INVESTORS savaged Seven West Media shares, forcing the group's share price 22.8 per cent lower yesterday after an unexpected profit downgrade Tuesday night prompted a swathe of downgrades by analysts.
While Seven has outfoxed Nine and Ten in both ratings and advertising share in the past year, the market was shocked by the extent of the extra costs of its programming and expressed fears that Nine's ratings phenomenon The Voice might mark a dimming of Seven's dominance.
After falling 16 per cent when the market open, Seven West shares slid further in the last hour to end the day 86? lower at $2.91, levels last seen in October 2011. It was the first trading day since an earnings downgrade on Anzac Day eve.
The lower than expected full-year earnings forecast of $460 to $470 million could drive up the group's gearing levels, a Goldman Sachs analyst, Christian Guerra, warned.

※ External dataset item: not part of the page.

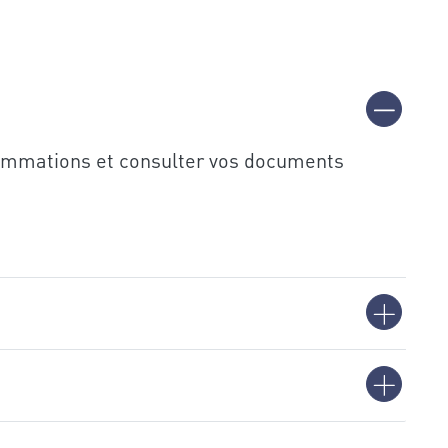
nsommations et consulter vos documents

Seven sources denied speculation that any advertisers had sought "make goods" - extra advertising slots - after the success of The Voice led to poorer than expected showing for some of Seven's programming.
A Morgan Stanley note to clients said: "A number of its major shows which go head-to-head with The Voice have viewers down a hefty 30 per cent to 40 per cent on previous corresponding periods, for example Dancing with the Stars (1 million versus 1.5 million), Australia's Got Talent (1.1 million v 1.6 million), Packed to the Rafters (1.1 million v 1.8 million). If viewership levels don't recover, advertisers may seek to be made good. That would hurt Seven's ad market share."
In downgrading Seven West, Morgan Stanley warned the group had "very high operating leverage" and "high financial leverage ... which leaves it vulnerable to a prolonged downturn in advertising markets and/or sudden shifts of TV market share against it". Nevertheless, Channel Seven has an advertising share of about 40 per cent, compared to Nine's nearly 32 per cent and Ten at 28 per cent.
Elsewhere in the media sector, Fairfax Media shares fell 2? to 70?, the Ten Network fell 0.5? to 81?, News Corp shares rose 2? to $18.90, and APN fell 2? to 80?.
Frequently Asked Questions about this Article…
Why did Seven West Media's share price fall sharply?
Seven West Media shares plunged after the group issued an unexpected profit downgrade. The stock fell about 22.8% on the day, dropping sharply at the open and finishing the session at $2.91, as analysts reacted to higher programming costs and weaker-than-expected earnings guidance.
What was in Seven West Media's profit downgrade and earnings forecast?
Seven West Media cut its full-year earnings outlook to roughly $460 million–$470 million. The downgrade cited extra costs tied to programming, which prompted analysts to lower forecasts and raise concerns about the group's financial position.
How has competition from Nine's The Voice affected Seven's TV ratings and advertising?
Analysts noted several of Seven's major shows that go head-to-head with The Voice are seeing viewership drops of around 30–40% versus prior corresponding periods. Examples cited include Dancing with the Stars (about 1.0m vs 1.5m), Australia’s Got Talent (1.1m vs 1.6m) and Packed to the Rafters (1.1m vs 1.8m). Lower ratings can reduce advertising effectiveness and put pressure on ad revenue.
What are 'make goods' and could they hurt Seven West Media's advertising revenue?
Make goods are extra advertising slots offered to clients if a campaign underperforms. The article notes speculation that advertisers might seek make goods if viewership doesn't recover, which Morgan Stanley said could hurt Seven’s ad market share. Seven has denied that advertisers have sought make goods so far.
What did analysts at Morgan Stanley and Goldman Sachs warn about Seven West Media's financial risk?
Morgan Stanley warned that Seven has 'very high operating leverage' and 'high financial leverage,' leaving it vulnerable to a prolonged downturn in advertising or shifts in TV market share. Goldman Sachs analyst Christian Guerra warned the lower earnings forecast could push up the group's gearing levels.
How large is Channel Seven's advertising market share compared with its rivals?
Despite the downgrade, Channel Seven still held an estimated advertising share of about 40%, compared with nearly 32% for Nine and around 28% for Ten, according to the article.
What should everyday investors consider after Seven West Media's downgrade?
Investors should weigh the earnings downgrade, higher programming costs, potential for increased gearing, and vulnerability to shifts in TV viewership and advertising markets. Analyst downgrades and the risk of advertisers seeking make goods were highlighted as near-term risks that could affect revenue and share performance.
How did other media stocks react to the news about Seven West Media?
The wider media sector saw mixed moves: Fairfax Media shares fell about 2%, the Ten Network fell around 0.5%, News Corp shares rose about 2% to $18.90, and APN declined roughly 2% on the day mentioned in the article.